**Work to complete**
The lines to copy from the data below are those that hold the string "source".

━━━━━━━━

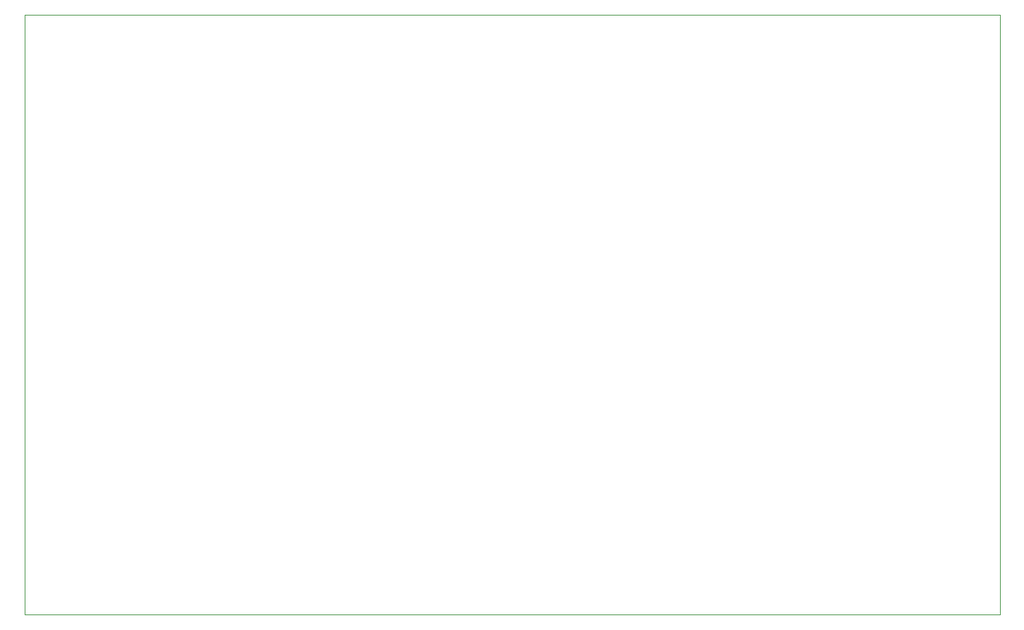
<source format=gbr>
%TF.GenerationSoftware,KiCad,Pcbnew,5.1.10-88a1d61d58~88~ubuntu20.10.1*%
%TF.CreationDate,2021-05-16T15:10:54+02:00*%
%TF.ProjectId,eurorack-psu,6575726f-7261-4636-9b2d-7073752e6b69,v1.0.0*%
%TF.SameCoordinates,Original*%
%TF.FileFunction,Profile,NP*%
%FSLAX46Y46*%
G04 Gerber Fmt 4.6, Leading zero omitted, Abs format (unit mm)*
G04 Created by KiCad (PCBNEW 5.1.10-88a1d61d58~88~ubuntu20.10.1) date 2021-05-16 15:10:54*
%MOMM*%
%LPD*%
G01*
G04 APERTURE LIST*
%TA.AperFunction,Profile*%
%ADD10C,0.050000*%
%TD*%
G04 APERTURE END LIST*
D10*
X191000000Y-81000000D02*
X191000000Y-153000000D01*
X74000000Y-81000000D02*
X191000000Y-81000000D01*
X74000000Y-153000000D02*
X74000000Y-81000000D01*
X191000000Y-153000000D02*
X74000000Y-153000000D01*
M02*

</source>
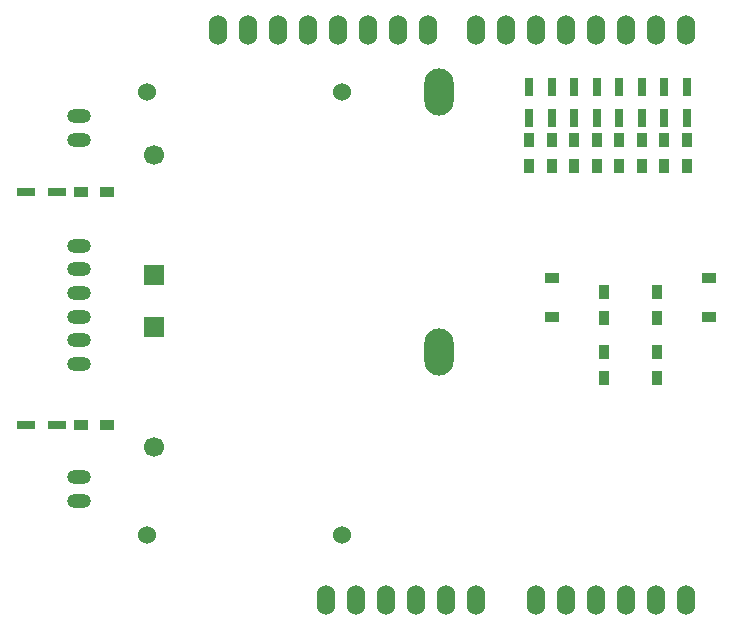
<source format=gts>
G04 #@! TF.FileFunction,Soldermask,Top*
%FSLAX46Y46*%
G04 Gerber Fmt 4.6, Leading zero omitted, Abs format (unit mm)*
G04 Created by KiCad (PCBNEW 4.0.1-stable) date Friday, 17 June 2016 'pmt' 14:47:11*
%MOMM*%
G01*
G04 APERTURE LIST*
%ADD10C,0.100000*%
%ADD11R,1.220000X0.910000*%
%ADD12C,1.699260*%
%ADD13R,1.699260X1.699260*%
%ADD14O,2.499360X4.000500*%
%ADD15O,2.000000X1.200000*%
%ADD16R,0.900000X1.200000*%
%ADD17O,1.524000X2.540000*%
%ADD18C,1.524000*%
%ADD19R,1.500000X0.800000*%
%ADD20R,1.200000X0.900000*%
%ADD21R,0.800000X1.500000*%
G04 APERTURE END LIST*
D10*
D11*
X200660000Y-78470000D03*
X200660000Y-75200000D03*
X213995000Y-78470000D03*
X213995000Y-75200000D03*
D12*
X167005000Y-64770000D03*
D13*
X167005000Y-74930000D03*
D12*
X167005000Y-89535000D03*
D13*
X167005000Y-79375000D03*
D14*
X191135000Y-81485740D03*
X191135000Y-59484260D03*
D15*
X160655000Y-61500000D03*
X160655000Y-63500000D03*
X160655000Y-92075000D03*
X160655000Y-94075000D03*
X160655000Y-72470000D03*
X160655000Y-74470000D03*
X160655000Y-76470000D03*
X160655000Y-78470000D03*
X160655000Y-80470000D03*
X160655000Y-82470000D03*
D16*
X205105000Y-78570000D03*
X205105000Y-76370000D03*
X209550000Y-78570000D03*
X209550000Y-76370000D03*
X205105000Y-83650000D03*
X205105000Y-81450000D03*
X209550000Y-83650000D03*
X209550000Y-81450000D03*
D17*
X212001100Y-102463600D03*
X209461100Y-102463600D03*
X206921100Y-102463600D03*
X199301100Y-102463600D03*
X201841100Y-102463600D03*
X204381100Y-102463600D03*
X194221100Y-102463600D03*
X191681100Y-102463600D03*
X189141100Y-102463600D03*
X184061100Y-102463600D03*
X181521100Y-102463600D03*
X212001100Y-54203600D03*
X209461100Y-54203600D03*
X206921100Y-54203600D03*
X204381100Y-54203600D03*
X201841100Y-54203600D03*
X199301100Y-54203600D03*
X196761100Y-54203600D03*
X194221100Y-54203600D03*
X190157100Y-54203600D03*
X187617100Y-54203600D03*
X185077100Y-54203600D03*
X182537100Y-54203600D03*
X179997100Y-54203600D03*
X177457100Y-54203600D03*
X174917100Y-54203600D03*
X172377100Y-54203600D03*
X186601100Y-102463600D03*
D18*
X182880000Y-59470000D03*
X182880000Y-96970000D03*
X166380000Y-96970000D03*
X166380000Y-59470000D03*
D19*
X158780000Y-67945000D03*
X156180000Y-67945000D03*
X158780000Y-87630000D03*
X156180000Y-87630000D03*
D20*
X163025000Y-67945000D03*
X160825000Y-67945000D03*
X163025000Y-87630000D03*
X160825000Y-87630000D03*
D21*
X212090000Y-61625000D03*
X212090000Y-59025000D03*
X210185000Y-61625000D03*
X210185000Y-59025000D03*
X208280000Y-61625000D03*
X208280000Y-59025000D03*
X206375000Y-61625000D03*
X206375000Y-59025000D03*
X204470000Y-61625000D03*
X204470000Y-59025000D03*
X202565000Y-61625000D03*
X202565000Y-59025000D03*
X200660000Y-61625000D03*
X200660000Y-59025000D03*
X198755000Y-61625000D03*
X198755000Y-59025000D03*
D16*
X212090000Y-65700000D03*
X212090000Y-63500000D03*
X210185000Y-65700000D03*
X210185000Y-63500000D03*
X208280000Y-65700000D03*
X208280000Y-63500000D03*
X206375000Y-65700000D03*
X206375000Y-63500000D03*
X204470000Y-65700000D03*
X204470000Y-63500000D03*
X202565000Y-65700000D03*
X202565000Y-63500000D03*
X200660000Y-65700000D03*
X200660000Y-63500000D03*
X198755000Y-65700000D03*
X198755000Y-63500000D03*
M02*

</source>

━━━━━━━━

**Answer box**
<source format=gbr>
</source>
<source format=gts>
</source>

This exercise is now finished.